Fast pulse sequences and the hardware requirements to support them are well known and widely used (for reference, see M. Bernstein, K. King and X. Zhou, “Handbook of MRI Pulse Sequences.” Elsevier, 2004, pp. 1040). However, these methods are limited owing to physiological limitations, e.g., peripheral nerve stimulation caused by fast switching gradient pulses. Furthermore, parallel imaging techniques such as the present invention can take advantage of any such methods and hence enjoys their benefits.
A recent technique used to shorten scan time is referred to generally as “parallel magnetic resonance” (PMR) imaging and is sometimes referred to as “partially parallel acquisition” or “partial parallel MRI”. Using MR scanner equipped with multiple receiver channels and a set of RF receiver coils (also referred to as phased-array coils), PMR techniques use spatial information from the array of RF detector coils to substitute for the encoding which would otherwise have to be obtained in a sequential fashion using field gradients and RF pulses. In conjunction with recently developed data acquisition technologies, parallel MRI (PMRI) can significantly accelerate the data acquisition without increasing gradient switching rates or RF power deposition. Several variations of PMRI schemes have been reviewed in the following two articles: M. Blaimer et al., “SMASH, SENSE, PILS, GRAPPA: how to choose the optimal method,” Top. Magn. Reson. Imaging, vol. 15, pp. 223-236, August 2004; and A. C. S. Brau et al., “Comparison of reconstruction accuracy and efficiency among autocalibrating data-driven parallel imaging methods,” Magnetic Resonance in Medicine, vol. 59, pp. 382-395, 2008.

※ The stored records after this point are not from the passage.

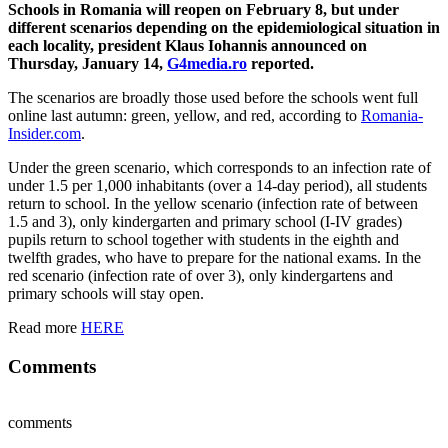
Schools in Romania will reopen on February 8, but under
different scenarios depending on the epidemiological situation in
each locality, president Klaus Iohannis announced on
Thursday, January 14,
G4media.ro
reported.
The scenarios are broadly those used before the schools went full
online last autumn: green, yellow, and red, according to
Romania-
Insider.com
.
Under the green scenario, which corresponds to an infection rate of
under 1.5 per 1,000 inhabitants (over a 14-day period), all students
return to school. In the yellow scenario (infection rate of between
1.5 and 3), only kindergarten and primary school (I-IV grades)
pupils return to school together with students in the eighth and
twelfth grades, who have to prepare for the national exams. In the
red scenario (infection rate of over 3), only kindergartens and
primary schools will stay open.
Read more
HERE
Comments
comments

Three such parallel imaging techniques that have recently been developed and applied to in vivo imaging are SENSE (Sensitivity Encoding; Pruessmann et al., Magnetic Resonance in Medicine Vol. 42, p.952-962, 1999), SMASH (simultaneous acquisition of spatial harmonics; disclosed in U.S. Pat. No. 5,910,728 issued on Jun. 8, 1999) and GRAPPA (generalized autocalibrating partially parallel acquisitions; M. A. Griswold et al., Magn. Reson. Med., vol. 47, pp. 1202-1210, June 2002; disclosed in U.S. Pat. No. 6,841,998 issued on Jan. 11, 2005). These techniques include the parallel use of a plurality of separate receiving coils, with each coil having a different sensitivity profile. The combination of the separate NMR signals produced by these coils enables a reduction of the acquisition time required for an image (in comparison with conventional Fourier image reconstruction) by a factor which in the most favorable case equals the number of the receiving coils used as explained by Pruessmann et al., Magnetic Resonance in Medicine Vol. 42, p. 952-962, 1999. For pulse sequences that execute a rectilinear trajectory in k-space, parallel imaging techniques usually reduce the number of phase encoding steps in order to reduce imaging time, and then use the coil sensitivity information to make up for the loss of spatial information.